Ruby hesitated. Rex shrugged. “Let’s not talk about it,” he said.
Simon nodded. “Here’s our path, very simple,” he said, holding the map up to the light and tracing the path with his finger.
“Everyone got that?” Nods all around. “OK.”
Simon pulled the bars from the window easily. The bolts had long ago rotted. He lifted the pane up and slid in. The others followed, Rex last, struggling to fit his large body through.
Ruby recognized the smell from the first time. Damp, swampy, with a machine-oil glaze. Blinking in the darkness, she saw shovels, hoes, a few old lawn mowers, rusting against the far wall. Sacks of something piled in a corner, turning to dust.
They were in.
“A simple garden shed,” Simon said. “At one time it would have opened to the outside. Maybe it still does, through there,” he said, nodding toward a thick wooden barn door.
“What’s your map say? How far to the bushes?” Ruby said. “I mean, bathroom.”
“Easy does it,” Simon said. He held his hand out, and Sharon passed him a tiny flashlight. Simon clicked it on and studied the maze drawing. “I will remind you that I have not drawn every corner. I don’t know exactly where every hole-in-the-wall whirligig is. I can get us close to the hallway where that bathroom is. I think. Then it’s up to you.”
“Whirligig?” Ruby said.
Simon led them out through a door and int
o a stone corridor. Ruby followed, then Sharon, then Rex. All OK so far. The corridor sloped down, turned, and seemed to slope up again. Patches of outside light leaked in, just enough for the four to see their way.
“We going under the library now, I feel that,” Rex said.
“Obviously,” said Simon.
A clang and hiss of machine noise stopped Simon. He turned the flashlight on the left wall, looking for something. He settled on a small metal door, a half door, no more than waist-high. He pulled it open, and the noise filled the corridor.
“Why don’t we just go straight there? Why we want to mess with this?” Rex said over the clanging.
“Because that hallway turns, and by the time you get to the end, you’re way under the main school,” Simon yelled. “Now, are you following me or not?”
Rex did not want to go through the door. Neither did Ruby, and she peeked over her shoulder to signal that she knew what he was thinking. By the time she turned around Sharon was gone—through the door. Ruby stood aside and let Rex push his way in, headfirst, like some pudgy old dog through a broken fence.
She followed, and the four huddled for a moment on the other side, looking around. Hard to see anything much. A boiler room or something. Huge cylinders, hot to the touch. A tangle of pipes overhead. Nobody in sight.
Simon didn’t consult his maze. He seemed to know where he was. He motioned them to follow, around one boiler and then another, hugging the dirty wall, until they’d crossed the room and reached another door.
He put his hand up to stop. “OK. On the other side is where they’ve modernized. Where we might make visual contact with some random actor.
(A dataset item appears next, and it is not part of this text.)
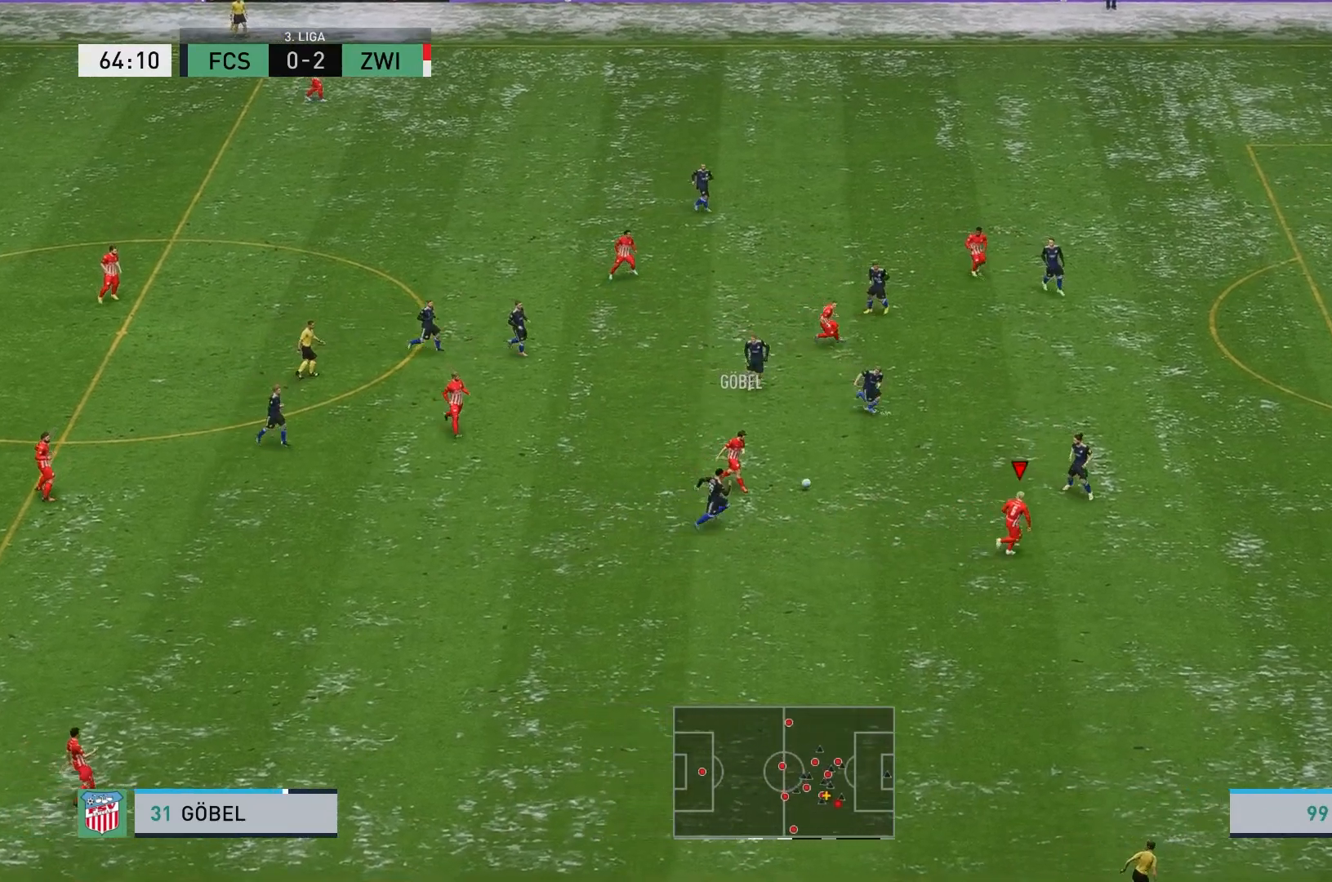
{"buttons": ["R2"], "left_stick": "right", "events": [[250, "R2", "down"], [367, "left_stick", "right"]]}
Understood? We’ll need to move fast and use door wells, if there’s some security or whatever.”
Simon dropped to all fours, cracked the door, and stuck his head out. He recoiled, pulling the door shut. “As I anticipated. Occupied. Footsteps out there. Ruby?”
She crept forward on her hands and knees and peeked for herself. Bare bulbs bathed the hallway in wasted yellow light. She blinked once and held her breath. A security person of some kind was down at the right end of the passageway, about forty yards away, where it crossed another hall. Not a city cop, but university security, and now she saw another and another. Had they taken over the investigation?